▶ _AIM OF THE TASK_: Please quote the data below line for line, leaving the pictures out of your answer.

▶ _ENTRIES SHOWN_:
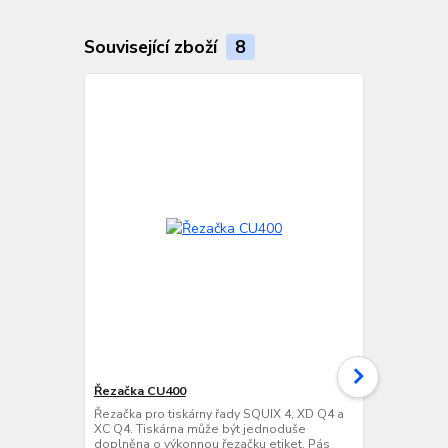
Související zboží
8
Řezačka CU400
Digitální I/O
Řezačka pro tiskárny řady SQUIX 4, XD Q4 a
Karta digitál
XC Q4. Tiskárna může být jednoduše
XD Q a XC Q,
doplněna o výkonnou řezačku etiket. Pás
externí ovlád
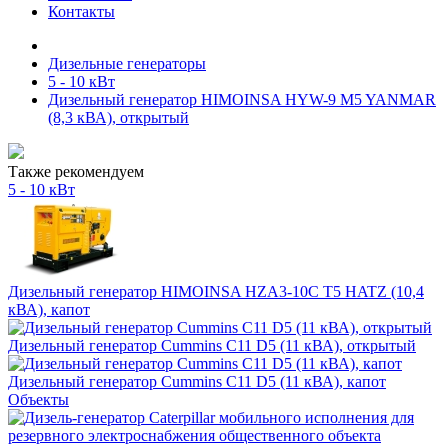
Контакты
Дизельные генераторы
5 - 10 кВт
Дизельный генератор HIMOINSA HYW-9 M5 YANMAR
(8,3 кВА), открытый
Также рекомендуем
5 - 10 кВт
Дизельный генератор HIMOINSA HZA3-10C T5 HATZ (10,4
кВА), капот
Дизельный генератор Cummins C11 D5 (11 кВА), открытый
Дизельный генератор Cummins C11 D5 (11 кВА), капот
Объекты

▶ _WRITTEN REPLY_:
Související zboží
8
Řezačka CU400
Digitální I/O
Řezačka pro tiskárny řady SQUIX 4, XD Q4 a
Karta digitál
XC Q4. Tiskárna může být jednoduše
XD Q a XC Q,
doplněna o výkonnou řezačku etiket. Pás
externí ovlád
Контакты
Дизельные генераторы
5 - 10 кВт
Дизельный генератор HIMOINSA HYW-9 M5 YANMAR
(8,3 кВА), открытый
Также рекомендуем
5 - 10 кВт
Дизельный генератор HIMOINSA HZA3-10C T5 HATZ (10,4
кВА), капот
Дизельный генератор Cummins C11 D5 (11 кВА), открытый
Дизельный генератор Cummins C11 D5 (11 кВА), капот
Объекты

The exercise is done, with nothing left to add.